Плюс к этому Губанова надо прочесть, пропеть, прочувствовать – от начала до конца. Тогда будет эффект. И встретятся (часто – в одном и том же разбираемом тексте) отсылки и к Есенину, и к Мандельштаму, и к Маяковскому, и к Пастернаку, и к Гумилёву, и к Цветаевой и т. д.
Для Губанова важна связь со всей литературой.
А эффект… Его удобней описать через один современный роман. Есть такой писатель Михаил Елизаров (полный тёзка одного из смогистов). Он стал широко известен после романа «Библиотекарь» (2007). Сюжет там строится на книгах забытого советского писателя Д. А. Громова (понятное дело: вымышленного писателя): «Нарва» (1965), «Тихие травы» (1977) и т. д. Каждая обладала определённым воздействием: «Это в обычной жизни книги Громова носили заглавия про всякие плёсы и травы. Среди собирателей Громова использовались совсем другие названия – Книга Силы, Книга Власти, Книга Ярости, Книга Терпения, Книга Радости, Книга Памяти, Книга Смысла…»[90] И, соответственно, каждая наделяла своего читателя какой-то сверхспособностью. Надо было только прочитать её за один присест, от корки до корки. Таков эффект.

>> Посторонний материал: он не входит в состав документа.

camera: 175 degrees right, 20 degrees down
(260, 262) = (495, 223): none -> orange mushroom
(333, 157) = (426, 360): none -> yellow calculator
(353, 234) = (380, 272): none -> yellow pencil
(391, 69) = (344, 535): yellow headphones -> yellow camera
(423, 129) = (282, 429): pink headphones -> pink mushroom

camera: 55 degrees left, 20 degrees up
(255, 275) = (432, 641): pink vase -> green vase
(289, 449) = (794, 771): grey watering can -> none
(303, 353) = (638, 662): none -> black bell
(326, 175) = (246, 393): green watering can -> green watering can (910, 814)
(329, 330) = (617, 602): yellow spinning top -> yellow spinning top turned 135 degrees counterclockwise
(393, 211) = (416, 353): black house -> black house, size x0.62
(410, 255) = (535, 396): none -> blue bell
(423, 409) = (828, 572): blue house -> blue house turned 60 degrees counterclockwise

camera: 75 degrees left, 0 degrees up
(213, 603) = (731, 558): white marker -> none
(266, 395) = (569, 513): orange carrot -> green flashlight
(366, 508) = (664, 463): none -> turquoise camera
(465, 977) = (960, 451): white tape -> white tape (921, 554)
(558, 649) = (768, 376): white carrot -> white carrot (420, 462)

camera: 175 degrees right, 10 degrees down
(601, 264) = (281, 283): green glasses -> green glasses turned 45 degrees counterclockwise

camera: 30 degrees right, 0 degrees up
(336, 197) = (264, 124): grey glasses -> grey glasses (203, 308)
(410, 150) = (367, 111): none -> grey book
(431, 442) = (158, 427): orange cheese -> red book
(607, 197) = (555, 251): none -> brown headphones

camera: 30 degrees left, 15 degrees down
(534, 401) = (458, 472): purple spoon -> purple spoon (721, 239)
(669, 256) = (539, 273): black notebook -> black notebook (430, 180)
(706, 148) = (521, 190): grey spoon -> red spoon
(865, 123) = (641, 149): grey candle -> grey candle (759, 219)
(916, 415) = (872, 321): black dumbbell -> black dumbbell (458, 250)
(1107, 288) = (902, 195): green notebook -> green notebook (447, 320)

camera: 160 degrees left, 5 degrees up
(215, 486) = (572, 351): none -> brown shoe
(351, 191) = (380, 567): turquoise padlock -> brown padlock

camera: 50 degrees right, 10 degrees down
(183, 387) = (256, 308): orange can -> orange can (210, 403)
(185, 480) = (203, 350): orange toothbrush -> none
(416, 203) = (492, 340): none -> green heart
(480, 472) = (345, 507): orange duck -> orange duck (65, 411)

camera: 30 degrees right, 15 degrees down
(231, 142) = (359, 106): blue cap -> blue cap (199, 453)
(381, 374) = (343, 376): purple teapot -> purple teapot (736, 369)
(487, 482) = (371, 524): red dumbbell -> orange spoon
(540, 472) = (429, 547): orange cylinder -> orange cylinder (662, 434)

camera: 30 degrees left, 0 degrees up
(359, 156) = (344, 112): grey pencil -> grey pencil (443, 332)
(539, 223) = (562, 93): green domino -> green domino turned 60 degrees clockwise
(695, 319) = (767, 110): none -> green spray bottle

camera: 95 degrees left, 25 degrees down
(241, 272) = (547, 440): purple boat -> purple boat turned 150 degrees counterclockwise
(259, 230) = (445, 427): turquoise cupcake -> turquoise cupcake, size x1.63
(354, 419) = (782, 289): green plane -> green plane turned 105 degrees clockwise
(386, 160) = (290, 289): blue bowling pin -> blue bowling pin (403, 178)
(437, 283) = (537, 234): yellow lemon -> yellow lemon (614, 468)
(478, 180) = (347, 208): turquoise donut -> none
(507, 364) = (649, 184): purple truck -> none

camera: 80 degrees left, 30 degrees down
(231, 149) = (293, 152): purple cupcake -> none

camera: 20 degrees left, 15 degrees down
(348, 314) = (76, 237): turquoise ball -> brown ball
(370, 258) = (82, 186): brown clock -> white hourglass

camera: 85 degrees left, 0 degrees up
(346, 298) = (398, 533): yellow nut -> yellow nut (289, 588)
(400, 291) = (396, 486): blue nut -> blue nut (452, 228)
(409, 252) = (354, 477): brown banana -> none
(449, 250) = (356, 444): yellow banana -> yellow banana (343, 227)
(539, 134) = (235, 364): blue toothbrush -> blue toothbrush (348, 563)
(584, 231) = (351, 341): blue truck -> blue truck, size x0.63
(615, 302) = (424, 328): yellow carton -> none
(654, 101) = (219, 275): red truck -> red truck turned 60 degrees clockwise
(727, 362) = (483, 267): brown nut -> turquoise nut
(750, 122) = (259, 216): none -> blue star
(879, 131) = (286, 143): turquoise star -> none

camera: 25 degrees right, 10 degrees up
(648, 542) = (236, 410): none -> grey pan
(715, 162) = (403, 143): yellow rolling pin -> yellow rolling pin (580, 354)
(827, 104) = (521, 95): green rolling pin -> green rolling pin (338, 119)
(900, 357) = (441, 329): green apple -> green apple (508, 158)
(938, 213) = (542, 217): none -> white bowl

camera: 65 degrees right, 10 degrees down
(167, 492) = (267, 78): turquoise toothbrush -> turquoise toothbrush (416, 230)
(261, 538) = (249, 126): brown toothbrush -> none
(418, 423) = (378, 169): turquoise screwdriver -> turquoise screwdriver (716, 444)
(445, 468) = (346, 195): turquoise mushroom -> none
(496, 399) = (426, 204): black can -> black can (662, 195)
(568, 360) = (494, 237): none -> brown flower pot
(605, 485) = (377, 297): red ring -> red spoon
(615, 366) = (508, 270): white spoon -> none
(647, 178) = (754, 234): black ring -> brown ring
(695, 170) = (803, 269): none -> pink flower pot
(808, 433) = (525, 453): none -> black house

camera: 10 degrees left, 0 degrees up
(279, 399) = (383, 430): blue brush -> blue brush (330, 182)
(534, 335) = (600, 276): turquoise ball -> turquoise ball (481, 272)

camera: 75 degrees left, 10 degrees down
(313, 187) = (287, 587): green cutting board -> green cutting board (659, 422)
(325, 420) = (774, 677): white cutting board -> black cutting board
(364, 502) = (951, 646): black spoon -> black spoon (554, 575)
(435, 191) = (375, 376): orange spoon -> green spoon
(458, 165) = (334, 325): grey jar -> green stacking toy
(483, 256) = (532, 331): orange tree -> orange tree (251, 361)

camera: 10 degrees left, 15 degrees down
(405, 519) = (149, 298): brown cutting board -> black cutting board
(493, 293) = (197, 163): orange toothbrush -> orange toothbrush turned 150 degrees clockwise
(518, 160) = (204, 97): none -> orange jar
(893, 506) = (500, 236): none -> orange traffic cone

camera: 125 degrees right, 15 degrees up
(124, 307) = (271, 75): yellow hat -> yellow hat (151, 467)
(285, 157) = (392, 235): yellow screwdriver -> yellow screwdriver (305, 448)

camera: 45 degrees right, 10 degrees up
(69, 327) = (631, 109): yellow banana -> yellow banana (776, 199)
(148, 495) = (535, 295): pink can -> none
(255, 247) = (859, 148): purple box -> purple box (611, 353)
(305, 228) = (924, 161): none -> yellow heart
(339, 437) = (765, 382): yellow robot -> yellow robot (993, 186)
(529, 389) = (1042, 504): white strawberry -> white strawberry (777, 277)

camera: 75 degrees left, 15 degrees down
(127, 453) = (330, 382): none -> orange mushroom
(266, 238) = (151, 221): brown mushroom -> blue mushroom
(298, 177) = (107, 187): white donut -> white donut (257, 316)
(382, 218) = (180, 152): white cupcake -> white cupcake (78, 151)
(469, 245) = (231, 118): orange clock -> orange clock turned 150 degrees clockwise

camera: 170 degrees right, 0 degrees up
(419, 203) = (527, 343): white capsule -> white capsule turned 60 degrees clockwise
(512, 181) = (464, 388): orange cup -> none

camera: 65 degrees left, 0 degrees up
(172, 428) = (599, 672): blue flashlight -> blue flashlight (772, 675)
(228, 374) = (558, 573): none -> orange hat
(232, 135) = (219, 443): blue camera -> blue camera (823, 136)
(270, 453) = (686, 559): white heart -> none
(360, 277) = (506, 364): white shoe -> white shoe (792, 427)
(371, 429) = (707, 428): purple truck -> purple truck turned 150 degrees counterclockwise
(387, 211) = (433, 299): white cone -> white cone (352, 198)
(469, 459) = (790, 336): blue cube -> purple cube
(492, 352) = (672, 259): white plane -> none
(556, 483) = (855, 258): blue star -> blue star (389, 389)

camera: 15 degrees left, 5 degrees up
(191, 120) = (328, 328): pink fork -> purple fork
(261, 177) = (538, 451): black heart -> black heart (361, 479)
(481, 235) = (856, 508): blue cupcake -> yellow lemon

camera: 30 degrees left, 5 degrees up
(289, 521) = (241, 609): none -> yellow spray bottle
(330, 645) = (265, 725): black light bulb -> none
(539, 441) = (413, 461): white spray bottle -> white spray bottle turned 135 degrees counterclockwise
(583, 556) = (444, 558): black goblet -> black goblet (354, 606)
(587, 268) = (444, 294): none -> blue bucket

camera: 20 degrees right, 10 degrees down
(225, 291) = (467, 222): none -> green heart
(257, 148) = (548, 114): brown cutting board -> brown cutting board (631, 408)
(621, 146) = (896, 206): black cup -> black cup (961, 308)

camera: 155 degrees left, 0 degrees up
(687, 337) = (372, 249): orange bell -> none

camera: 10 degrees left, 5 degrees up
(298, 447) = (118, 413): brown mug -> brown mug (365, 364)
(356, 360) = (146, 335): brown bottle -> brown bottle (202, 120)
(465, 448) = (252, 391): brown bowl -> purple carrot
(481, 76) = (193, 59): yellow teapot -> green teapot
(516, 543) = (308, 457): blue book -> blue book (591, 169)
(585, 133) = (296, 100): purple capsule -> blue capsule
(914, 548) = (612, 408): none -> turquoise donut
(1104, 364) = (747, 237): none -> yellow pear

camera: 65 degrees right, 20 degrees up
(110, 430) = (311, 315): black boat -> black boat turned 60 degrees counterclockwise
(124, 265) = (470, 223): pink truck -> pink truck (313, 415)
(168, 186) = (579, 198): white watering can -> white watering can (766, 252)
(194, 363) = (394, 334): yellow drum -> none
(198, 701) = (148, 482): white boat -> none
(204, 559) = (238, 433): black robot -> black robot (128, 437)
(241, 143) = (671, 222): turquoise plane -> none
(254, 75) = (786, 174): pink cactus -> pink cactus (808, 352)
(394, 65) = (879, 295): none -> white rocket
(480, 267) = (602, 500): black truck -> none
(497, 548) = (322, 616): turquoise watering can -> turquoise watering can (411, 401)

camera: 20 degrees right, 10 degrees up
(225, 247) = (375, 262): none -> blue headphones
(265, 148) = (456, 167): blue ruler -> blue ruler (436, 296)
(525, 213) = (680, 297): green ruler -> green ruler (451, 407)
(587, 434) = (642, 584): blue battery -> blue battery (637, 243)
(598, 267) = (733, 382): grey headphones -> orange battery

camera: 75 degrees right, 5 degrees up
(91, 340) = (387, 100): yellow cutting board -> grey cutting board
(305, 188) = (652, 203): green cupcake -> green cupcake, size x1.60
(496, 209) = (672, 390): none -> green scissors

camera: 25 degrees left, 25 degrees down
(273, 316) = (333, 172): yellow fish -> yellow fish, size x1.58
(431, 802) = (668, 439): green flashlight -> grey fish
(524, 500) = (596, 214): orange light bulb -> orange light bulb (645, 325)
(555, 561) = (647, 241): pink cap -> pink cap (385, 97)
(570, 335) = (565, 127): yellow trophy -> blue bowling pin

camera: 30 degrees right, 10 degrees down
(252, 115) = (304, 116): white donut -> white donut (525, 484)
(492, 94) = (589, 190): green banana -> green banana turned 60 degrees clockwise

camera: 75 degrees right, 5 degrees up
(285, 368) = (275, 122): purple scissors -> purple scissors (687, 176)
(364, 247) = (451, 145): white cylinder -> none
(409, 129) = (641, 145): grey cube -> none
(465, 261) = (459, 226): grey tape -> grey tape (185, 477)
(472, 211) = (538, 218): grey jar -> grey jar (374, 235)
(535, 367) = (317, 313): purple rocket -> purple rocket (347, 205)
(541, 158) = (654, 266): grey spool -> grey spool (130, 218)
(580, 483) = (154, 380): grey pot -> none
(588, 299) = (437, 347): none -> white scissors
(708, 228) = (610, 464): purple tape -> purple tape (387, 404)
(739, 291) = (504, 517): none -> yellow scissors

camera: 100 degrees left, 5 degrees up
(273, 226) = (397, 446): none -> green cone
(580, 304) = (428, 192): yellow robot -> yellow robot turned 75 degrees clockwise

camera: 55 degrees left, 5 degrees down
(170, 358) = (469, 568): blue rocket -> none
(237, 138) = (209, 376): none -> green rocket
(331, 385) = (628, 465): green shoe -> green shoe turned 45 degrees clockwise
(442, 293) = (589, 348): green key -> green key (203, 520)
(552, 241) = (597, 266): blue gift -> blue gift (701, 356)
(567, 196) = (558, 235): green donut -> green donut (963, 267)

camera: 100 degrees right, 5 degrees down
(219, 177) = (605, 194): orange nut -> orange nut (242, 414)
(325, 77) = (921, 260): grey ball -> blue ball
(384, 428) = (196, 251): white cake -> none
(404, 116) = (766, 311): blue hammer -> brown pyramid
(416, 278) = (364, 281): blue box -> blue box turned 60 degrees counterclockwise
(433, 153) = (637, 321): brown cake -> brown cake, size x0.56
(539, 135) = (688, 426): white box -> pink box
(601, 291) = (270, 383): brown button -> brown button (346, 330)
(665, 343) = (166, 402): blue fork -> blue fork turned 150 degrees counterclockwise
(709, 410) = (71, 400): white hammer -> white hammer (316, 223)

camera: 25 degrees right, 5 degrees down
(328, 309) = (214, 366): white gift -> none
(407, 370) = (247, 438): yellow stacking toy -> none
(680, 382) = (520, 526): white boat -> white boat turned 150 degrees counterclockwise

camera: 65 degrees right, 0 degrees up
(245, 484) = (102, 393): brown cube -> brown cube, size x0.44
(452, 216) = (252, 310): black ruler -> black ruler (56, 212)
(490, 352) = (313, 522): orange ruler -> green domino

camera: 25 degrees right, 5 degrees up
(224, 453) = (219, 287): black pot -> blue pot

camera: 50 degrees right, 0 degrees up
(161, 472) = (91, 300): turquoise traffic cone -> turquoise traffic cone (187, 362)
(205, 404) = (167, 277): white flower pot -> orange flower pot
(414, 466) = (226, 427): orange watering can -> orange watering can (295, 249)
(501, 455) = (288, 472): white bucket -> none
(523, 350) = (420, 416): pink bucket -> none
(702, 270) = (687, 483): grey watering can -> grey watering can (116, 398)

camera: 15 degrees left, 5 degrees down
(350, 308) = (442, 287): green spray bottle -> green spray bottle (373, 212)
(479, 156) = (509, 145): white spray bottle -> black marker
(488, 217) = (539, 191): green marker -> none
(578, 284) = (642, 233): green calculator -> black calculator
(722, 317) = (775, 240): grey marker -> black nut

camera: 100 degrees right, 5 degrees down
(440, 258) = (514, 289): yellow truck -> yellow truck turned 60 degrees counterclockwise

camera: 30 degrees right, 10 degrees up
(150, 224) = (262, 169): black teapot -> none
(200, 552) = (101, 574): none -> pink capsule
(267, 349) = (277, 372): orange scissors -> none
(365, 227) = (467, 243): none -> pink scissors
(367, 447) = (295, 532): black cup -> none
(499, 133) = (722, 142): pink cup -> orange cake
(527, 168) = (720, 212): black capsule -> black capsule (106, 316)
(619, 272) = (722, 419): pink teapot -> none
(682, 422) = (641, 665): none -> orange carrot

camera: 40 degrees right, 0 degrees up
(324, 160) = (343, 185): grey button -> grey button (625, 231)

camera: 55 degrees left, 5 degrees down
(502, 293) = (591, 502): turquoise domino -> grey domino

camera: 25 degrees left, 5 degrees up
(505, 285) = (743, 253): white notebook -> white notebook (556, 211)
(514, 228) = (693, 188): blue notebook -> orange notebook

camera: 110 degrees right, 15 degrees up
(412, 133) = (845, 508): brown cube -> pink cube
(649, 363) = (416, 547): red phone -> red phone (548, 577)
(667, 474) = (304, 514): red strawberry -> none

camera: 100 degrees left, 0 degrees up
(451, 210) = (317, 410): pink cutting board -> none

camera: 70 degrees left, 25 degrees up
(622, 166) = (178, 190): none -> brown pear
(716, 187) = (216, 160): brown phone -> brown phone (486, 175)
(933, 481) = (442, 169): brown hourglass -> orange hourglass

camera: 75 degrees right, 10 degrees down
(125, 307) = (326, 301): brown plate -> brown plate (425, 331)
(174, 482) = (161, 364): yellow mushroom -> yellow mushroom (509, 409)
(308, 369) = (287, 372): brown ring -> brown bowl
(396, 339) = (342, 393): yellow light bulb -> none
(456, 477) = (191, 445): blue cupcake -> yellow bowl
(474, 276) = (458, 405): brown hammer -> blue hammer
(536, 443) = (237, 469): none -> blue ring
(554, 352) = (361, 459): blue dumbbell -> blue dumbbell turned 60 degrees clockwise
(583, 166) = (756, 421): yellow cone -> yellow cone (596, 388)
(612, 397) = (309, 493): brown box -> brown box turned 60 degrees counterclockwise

С самиздатскими сборниками Губанова дела обстоят точно так же. Прочитаешь «Волчьи ягоды» – и сможешь без остановки несколько дней гулевать; прочитаешь «Таверну солнца» – и тебя не будут замечать блюстители правопорядка; прочитаешь «Иконостас» – и за тобой, как за Жаном-Батистом Гренуем, будут ходить восторженные толпы, уверенные в твоей святости.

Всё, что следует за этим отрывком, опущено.